DATA SUPPLIED: Begin

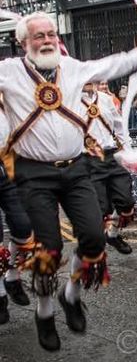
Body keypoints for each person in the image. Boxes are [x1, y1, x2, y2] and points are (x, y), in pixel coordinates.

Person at [0, 11, 137, 351]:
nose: (48, 40)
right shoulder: (8, 72)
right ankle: (45, 311)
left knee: (94, 238)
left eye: (51, 34)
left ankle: (71, 294)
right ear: (24, 43)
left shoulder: (74, 68)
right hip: (33, 173)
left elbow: (109, 66)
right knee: (49, 249)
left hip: (76, 168)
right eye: (39, 36)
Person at [81, 81, 136, 255]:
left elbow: (119, 127)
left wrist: (128, 152)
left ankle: (112, 235)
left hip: (111, 155)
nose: (90, 82)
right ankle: (93, 252)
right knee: (101, 207)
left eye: (93, 78)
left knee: (126, 202)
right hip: (88, 159)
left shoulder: (106, 99)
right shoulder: (69, 101)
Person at [0, 96, 35, 324]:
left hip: (8, 170)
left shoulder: (8, 100)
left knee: (24, 227)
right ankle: (0, 297)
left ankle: (12, 277)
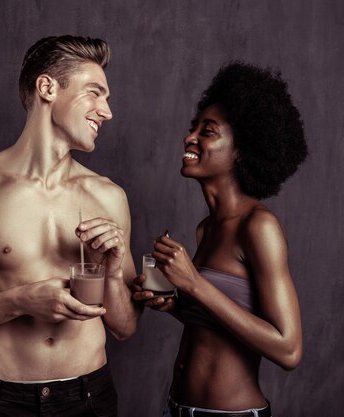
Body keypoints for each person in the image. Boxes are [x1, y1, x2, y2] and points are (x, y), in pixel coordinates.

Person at [0, 35, 139, 417]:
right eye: (95, 93)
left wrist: (113, 273)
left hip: (89, 398)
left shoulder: (109, 197)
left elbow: (125, 327)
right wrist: (20, 301)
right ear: (47, 87)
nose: (107, 111)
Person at [134, 62, 307, 417]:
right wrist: (176, 307)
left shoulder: (259, 226)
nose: (190, 137)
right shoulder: (207, 227)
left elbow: (289, 350)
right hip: (179, 408)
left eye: (207, 132)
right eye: (193, 128)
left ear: (240, 150)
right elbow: (222, 325)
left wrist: (194, 283)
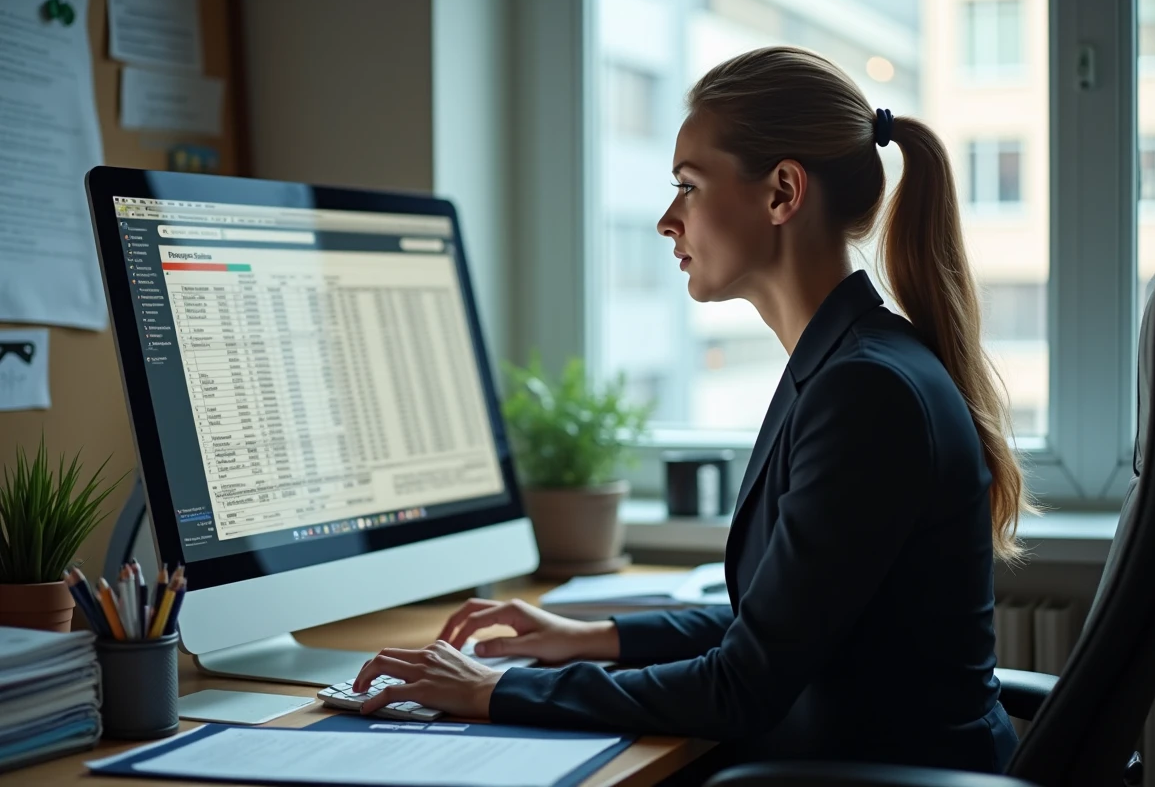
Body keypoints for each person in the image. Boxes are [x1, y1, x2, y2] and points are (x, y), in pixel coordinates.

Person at [352, 46, 1028, 775]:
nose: (667, 220)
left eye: (689, 186)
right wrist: (587, 636)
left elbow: (739, 688)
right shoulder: (849, 365)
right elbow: (770, 625)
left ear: (781, 193)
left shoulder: (867, 392)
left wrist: (500, 688)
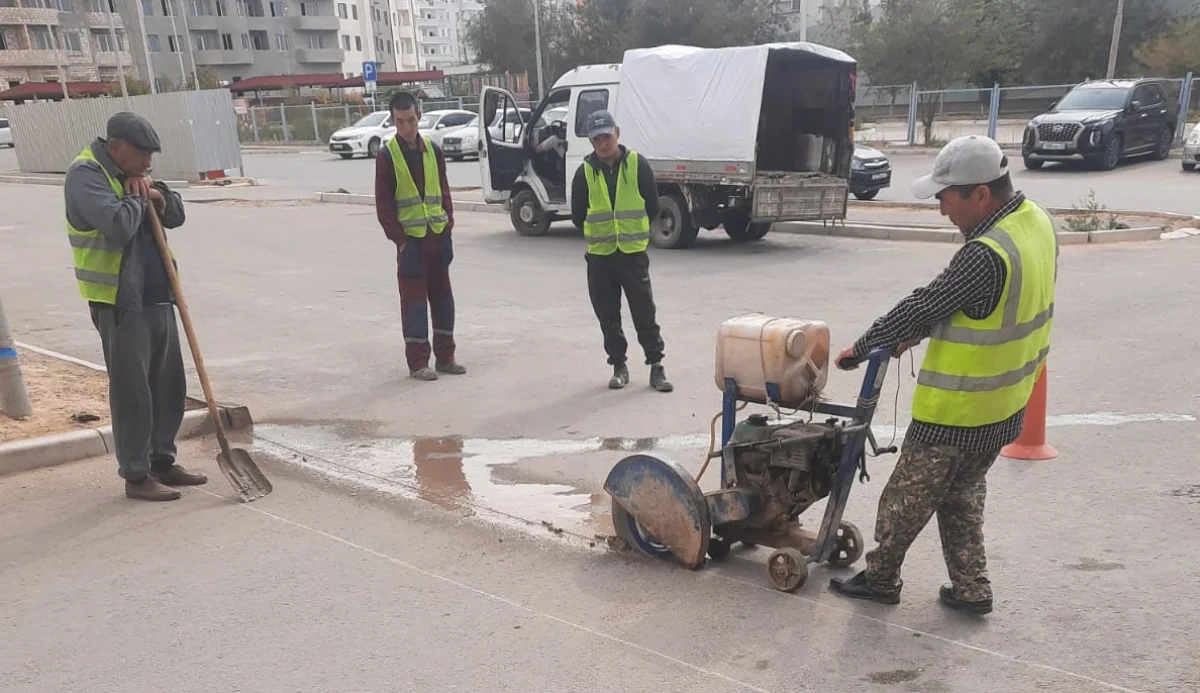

DATA SUPPLIED: End

#### EXERCISE
Word for word, write out the lines above running from the one with "right ear: (47, 87)" up to and including the one with "left eye: (689, 186)". Drop any picture.

#### EXPECTED OUTPUT
right ear: (47, 87)
nose: (107, 111)
Person at [134, 62, 307, 417]:
right wrist: (176, 307)
left shoulder: (259, 226)
nose: (190, 137)
right shoulder: (207, 227)
left elbow: (289, 350)
right hip: (179, 408)
left eye: (207, 132)
right eye: (193, 128)
left ear: (240, 150)
right elbow: (222, 325)
left wrist: (194, 283)
Body keypoints for each person in the image. Boxes are [x1, y1, x2, y2] and points are (x, y), in pixel coordinates.

Person at [352, 46, 1028, 775]:
nose: (667, 220)
left eye: (689, 186)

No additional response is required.